[Dataset excerpts]

§

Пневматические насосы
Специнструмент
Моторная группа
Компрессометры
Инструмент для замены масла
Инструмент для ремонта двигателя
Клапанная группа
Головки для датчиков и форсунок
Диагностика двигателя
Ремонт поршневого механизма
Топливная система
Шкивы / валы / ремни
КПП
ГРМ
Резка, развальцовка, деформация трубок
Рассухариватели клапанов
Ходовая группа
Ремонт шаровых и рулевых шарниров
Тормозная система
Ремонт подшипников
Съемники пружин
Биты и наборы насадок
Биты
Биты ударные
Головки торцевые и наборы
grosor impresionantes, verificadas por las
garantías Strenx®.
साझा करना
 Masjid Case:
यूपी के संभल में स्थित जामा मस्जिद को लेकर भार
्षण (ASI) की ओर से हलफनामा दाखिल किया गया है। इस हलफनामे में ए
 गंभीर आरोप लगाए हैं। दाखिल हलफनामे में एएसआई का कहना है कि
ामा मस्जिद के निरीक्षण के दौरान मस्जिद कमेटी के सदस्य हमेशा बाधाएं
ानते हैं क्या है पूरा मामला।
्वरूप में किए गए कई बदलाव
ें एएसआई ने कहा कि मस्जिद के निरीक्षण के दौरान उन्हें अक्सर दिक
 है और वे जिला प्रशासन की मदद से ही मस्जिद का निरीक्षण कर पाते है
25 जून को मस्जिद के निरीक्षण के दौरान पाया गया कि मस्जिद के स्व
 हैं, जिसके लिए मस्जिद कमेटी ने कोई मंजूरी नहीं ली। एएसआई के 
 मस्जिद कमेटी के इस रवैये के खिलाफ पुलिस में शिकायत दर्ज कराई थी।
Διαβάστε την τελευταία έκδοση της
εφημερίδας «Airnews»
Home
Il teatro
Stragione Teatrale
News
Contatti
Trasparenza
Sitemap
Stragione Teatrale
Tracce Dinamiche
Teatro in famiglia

§

WORK ORDER >>
The whole of the data above must be given again, unaltered and complete.

EXPECTED ANSWER >>
Пневматические насосы
Специнструмент
Моторная группа
Компрессометры
Инструмент для замены масла
Инструмент для ремонта двигателя
Клапанная группа
Головки для датчиков и форсунок
Диагностика двигателя
Ремонт поршневого механизма
Топливная система
Шкивы / валы / ремни
КПП
ГРМ
Резка, развальцовка, деформация трубок
Рассухариватели клапанов
Ходовая группа
Ремонт шаровых и рулевых шарниров
Тормозная система
Ремонт подшипников
Съемники пружин
Биты и наборы насадок
Биты
Биты ударные
Головки торцевые и наборы
grosor impresionantes, verificadas por las
garantías Strenx®.
साझा करना
 Masjid Case:
यूपी के संभल में स्थित जामा मस्जिद को लेकर भार
्षण (ASI) की ओर से हलफनामा दाखिल किया गया है। इस हलफनामे में ए
 गंभीर आरोप लगाए हैं। दाखिल हलफनामे में एएसआई का कहना है कि
ामा मस्जिद के निरीक्षण के दौरान मस्जिद कमेटी के सदस्य हमेशा बाधाएं
ानते हैं क्या है पूरा मामला।
्वरूप में किए गए कई बदलाव
ें एएसआई ने कहा कि मस्जिद के निरीक्षण के दौरान उन्हें अक्सर दिक
 है और वे जिला प्रशासन की मदद से ही मस्जिद का निरीक्षण कर पाते है
25 जून को मस्जिद के निरीक्षण के दौरान पाया गया कि मस्जिद के स्व
 हैं, जिसके लिए मस्जिद कमेटी ने कोई मंजूरी नहीं ली। एएसआई के 
 मस्जिद कमेटी के इस रवैये के खिलाफ पुलिस में शिकायत दर्ज कराई थी।
Διαβάστε την τελευταία έκδοση της
εφημερίδας «Airnews»
Home
Il teatro
Stragione Teatrale
News
Contatti
Trasparenza
Sitemap
Stragione Teatrale
Tracce Dinamiche
Teatro in famiglia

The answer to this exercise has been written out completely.